AMR Research analyst Jim Shepherd thinks Oracle can pull it off, primarily because the PeopleSoft takeover has gone more smoothly than most industry experts anticipated.
Ellison began preparing for a software-industry shakeout in 2003 when he drew up a list of potential takeover targets topped by PeopleSoft and Siebel Systems, according to documents released in an antitrust trial last year.
Oracle first stalked PeopleSoft, launching an 18-month takeover battle that culminated in an $11.1 billion acquisition in December.
That deal pitted Ellison against one of his former Oracle lieutenants, Craig Conway, who spearheaded PeopleSoft’s resistance until he was fired a few months before the two sides negotiated a truce.
The U.S. Department of Justice tried to derail Oracle’s bid, arguing the combination of the two companies would stifle competition. But a federal judge brushed aside those objections and cleared the deal, making it unlikely regulators will oppose Oracle’s takeover of Siebel Systems, which is much smaller.
European regulators also must approve the takeover.
Siebel Systems is run by Tom Siebel, who has occasionally sniped at his former boss since leaving Oracle and starting his own company in 1993. But Siebel, who is his company’s chairman and largest individual shareholder, welcomed Oracle’s takeover offer, calling it a “wonderful, exciting event.”
Siebel Systems has been shrinking since 2001 amid weakening demand for its main product — customer-relationship-management, or CRM, software that helps companies analyze their sales patterns and market their products.
The niche accounts for about $3.5 billion in new software sales annually, according to technology-research company Gartner. But Siebel Systems has been losing market share to SAP, Oracle and Internet startup Salesforce.com.
“Siebel could see the writing on the wall and knew the time had come to make a deal,” said Yankee Group analyst Tom Dwyer.
Under the terms of the deal, Oracle will pay $10.66 a share in cash or stock for Siebel.

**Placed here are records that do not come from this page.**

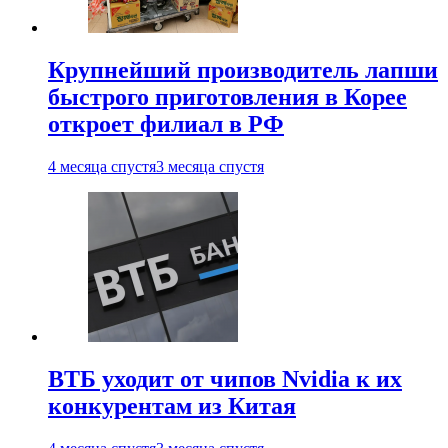
Крупнейший производитель лапши
быстрого приготовления в Корее
откроет филиал в РФ
4 месяца спустя
3 месяца спустя
ВТБ уходит от чипов Nvidia к их
конкурентам из Китая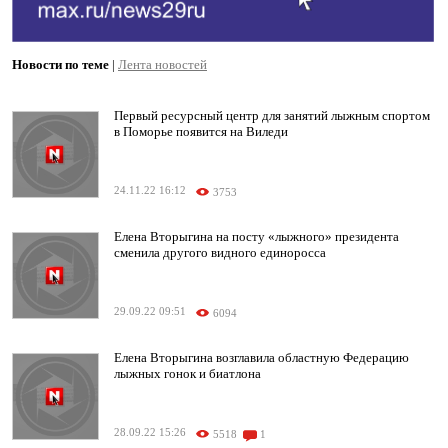
Новости по теме
|
Лента новостей
Первый ресурсный центр для занятий лыжным спортом
в Поморье появится на Виледи
24.11.22 16:12
3753
Елена Вторыгина на посту «лыжного» президента
сменила другого видного единоросса
29.09.22 09:51
6094
Елена Вторыгина возглавила областную Федерацию
лыжных гонок и биатлона
28.09.22 15:26
5518
1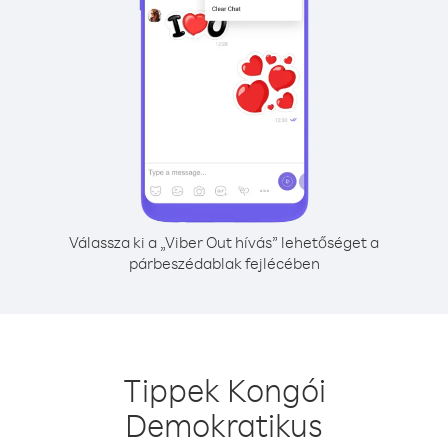
Válassza ki a „Viber Out hívás” lehetőséget a
párbeszédablak fejlécében
Tippek Kongói
Demokratikus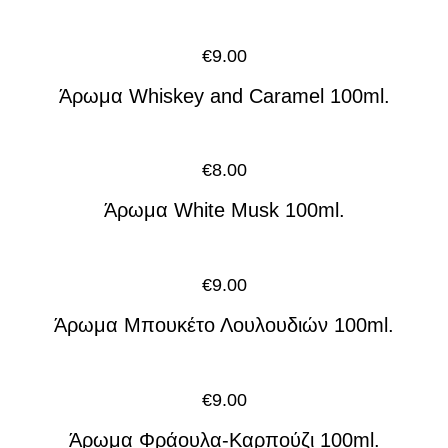
€
9.00
Άρωμα Whiskey and Caramel 100ml.
€
8.00
Άρωμα White Musk 100ml.
€
9.00
Άρωμα Μπουκέτο Λουλουδιών 100ml.
€
9.00
Άρωμα Φράουλα-Καρπούζι 100ml.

The price represented a 17 percent premium from Siebel’s market value entering yesterday. Despite four years of flagging fortunes, Siebel still has $2.24 billion in cash, reducing Oracle’s net takeover cost to $3.6 billion.
Shares of Siebel rose $1.16, or nearly 13 percent, to close at $10.29 yesterday. Oracle’s shares gained 21 cents to finish at $13.49.
Oracle CEO Larry Ellison has agreed to donate $100 million to charities to settle a lawsuit revolving around a $900 million gain he made by selling some Oracle stock after the dot-com bust.
The settlement, confirmed yesterday by an attorney who filed the suit, requires the approval of Superior Court Judge John Schwartz. A hearing was scheduled for Sept. 26.
The case revolves around some of the stock Ellison sold in 2001 after he and other top executives predicted the company would have better results than it ultimately delivered.